Choice
A prompt with 2 to 10 options. By default people pick exactly one; turn on multi-select and they can tick as many as apply. Results come back as bars with a count per option.
A Feedback is a questionnaire you send to people and collect over days, not minutes — the async counterpart to the live Sparks. Up to 10 questions, shared by code or sent to a named roster. People answer in their own time, and you can re-run the whole thing later to see whether anything actually moved.
Sparks are for the room you're standing in. Feedbacks are for everyone else: the remote half of the team, the folks who missed the workshop, the stakeholders you'd never get in one calendar slot. You write the questions once, choose how people get in, and let the answers arrive.
Nobody has to be free at the same time. The questionnaire waits.
Invite a roster and the host sees responded vs waiting — and can nudge.
Same questions, next quarter. Two cycles in, a trend line appears.
People expect a long list here. There isn't one, and that's deliberate. Every Feedback question is either a Choice or a Free text. The star rating people go looking for is not a third type; it's a switch you can flip on either of these.
A prompt with 2 to 10 options. By default people pick exactly one; turn on multi-select and they can tick as many as apply. Results come back as bars with a count per option.
An open answer, in the respondent's own words. Pick short (up to 300 characters) for a one-liner, or long (up to 2,000) when you actually want the story. Answers come back as quotes — in shuffled order.
This choice decides everything downstream: whether there's a shareable code, and whether there's a roster to chase.
Anyone holding the code or link can respond, no account needed. Share it in Slack, drop the QR on a slide. You get volume and reach; you don't get a roster, so you can't tell who hasn't answered yet.
A named roster. Each person gets their own emailed link, and the host can see who's responded and who's still waiting. There is no public code for an invite-only Feedback — try to open one by code and it's simply refused.
Opening and closing can both run themselves. The blanks are the interesting part.
| Status | What it means | What's happening to your emails |
|---|---|---|
| Draft | You're still writing it. Nobody can respond. | Nothing sent. You can add people to the roster now — they just don't hear about it yet. |
| Upcoming | Published with a start date in the future. Parked, waiting. | Still nothing sent. The invitations sit tight until the start time arrives. |
| Live | Open for responses. | This is when the invitation emails actually go out. |
| Closed | Responses locked; results frozen. | Nothing further. Start a new cycle to run it again. |
Add people by email one at a time, or import a squad's roster in one go. The thing worth internalising: adding someone to a draft does not email them. The emails go out when the Feedback opens. (Add someone to an already-live Feedback and they're mailed right away — there's nothing left to wait for.)
Not the host. Not the org. The person answering chooses, per submission, whether their name rides along. Guests responding by code are always anonymous — they have no name to attach in the first place.
An anonymous response is stored with no name and no link back to the invitation it came from.
Anonymous answers surface without a submit time, so they can't be lined up against the roster's response times.

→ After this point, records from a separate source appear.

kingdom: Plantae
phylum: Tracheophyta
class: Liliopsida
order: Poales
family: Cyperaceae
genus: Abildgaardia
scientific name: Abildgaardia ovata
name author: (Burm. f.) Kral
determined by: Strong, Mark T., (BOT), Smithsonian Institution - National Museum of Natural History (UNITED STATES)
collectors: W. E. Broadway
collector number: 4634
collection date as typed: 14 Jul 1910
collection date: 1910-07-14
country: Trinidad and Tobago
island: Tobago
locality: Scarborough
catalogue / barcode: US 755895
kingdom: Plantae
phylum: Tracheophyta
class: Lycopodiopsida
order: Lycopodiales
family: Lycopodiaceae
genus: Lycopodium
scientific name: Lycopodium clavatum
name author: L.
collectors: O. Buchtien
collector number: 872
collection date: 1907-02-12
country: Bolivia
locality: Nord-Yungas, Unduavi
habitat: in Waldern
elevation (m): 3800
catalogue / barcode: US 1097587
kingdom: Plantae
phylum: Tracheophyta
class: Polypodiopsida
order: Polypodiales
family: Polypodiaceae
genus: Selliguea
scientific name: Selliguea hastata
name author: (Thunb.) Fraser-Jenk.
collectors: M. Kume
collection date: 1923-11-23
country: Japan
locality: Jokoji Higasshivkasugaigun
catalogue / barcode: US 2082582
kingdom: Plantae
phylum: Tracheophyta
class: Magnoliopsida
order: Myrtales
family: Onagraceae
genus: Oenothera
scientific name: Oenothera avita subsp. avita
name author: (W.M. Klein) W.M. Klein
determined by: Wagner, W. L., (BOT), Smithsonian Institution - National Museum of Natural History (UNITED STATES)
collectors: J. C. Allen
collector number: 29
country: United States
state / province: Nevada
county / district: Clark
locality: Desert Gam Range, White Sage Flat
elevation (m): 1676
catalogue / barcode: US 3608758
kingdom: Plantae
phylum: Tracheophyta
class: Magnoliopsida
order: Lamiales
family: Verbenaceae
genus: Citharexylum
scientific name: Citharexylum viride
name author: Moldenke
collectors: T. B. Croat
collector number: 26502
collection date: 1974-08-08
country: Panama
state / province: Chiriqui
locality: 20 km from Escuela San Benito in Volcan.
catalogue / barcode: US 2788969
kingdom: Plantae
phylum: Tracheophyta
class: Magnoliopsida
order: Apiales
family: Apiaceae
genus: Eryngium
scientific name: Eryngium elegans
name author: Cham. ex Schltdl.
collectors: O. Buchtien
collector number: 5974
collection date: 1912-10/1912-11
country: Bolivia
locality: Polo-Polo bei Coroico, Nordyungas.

Free-text answers are randomized (cryptographically, not by a guessable seed) before anyone reads them.
A Feedback isn't a one-shot form. Hit “Start a new cycle” and the same questions run again with a fresh code. Every past cycle keeps its own responses and its own frozen results — nothing is overwritten, and two cycles never get quietly averaged into one number.
Results are for the host who created the Feedback. Respondents answer and go — they don't get the aggregate.
On an invited Feedback, how many are in and how many you're still chasing.
For every question you switched the rating on: the average, and the full 1–5 spread.
A count per option, so the shape of the answer is obvious at a glance.
Read what people actually wrote — in an order that tells you nothing about who wrote it.
The whole lifecycle, in the order you'll actually hit it.
Start a new Feedback, give it a title, and write your questions — up to ten. For each one, pick Choice or Free text, and flip on the star rating if you want it scored too.
Code & link, or invitation only. Set a start date (or leave it blank to open on publish) and a close date (or leave it blank to close by hand).
For a code Feedback, grab the code and QR from the share screen. For an invite-only one, build the roster — by email, or by importing a squad.
It opens now, or parks as Upcoming until its start time. This is the moment invitation emails go out — not when you added people.
Recipients tap the link in their email; everyone else types the code. Each person chooses named or anonymous, answers, and they're done.
Follow responded-vs-waiting as it fills, resend a nudge where it's needed, and close it — by hand, or let the close date do it.
Run the same questions again on a fresh code. Two closed cycles in, the trend chart appears — and now you can actually see whether anything changed.
Ten questions, a code or a roster, and answers that arrive while you get on with your day.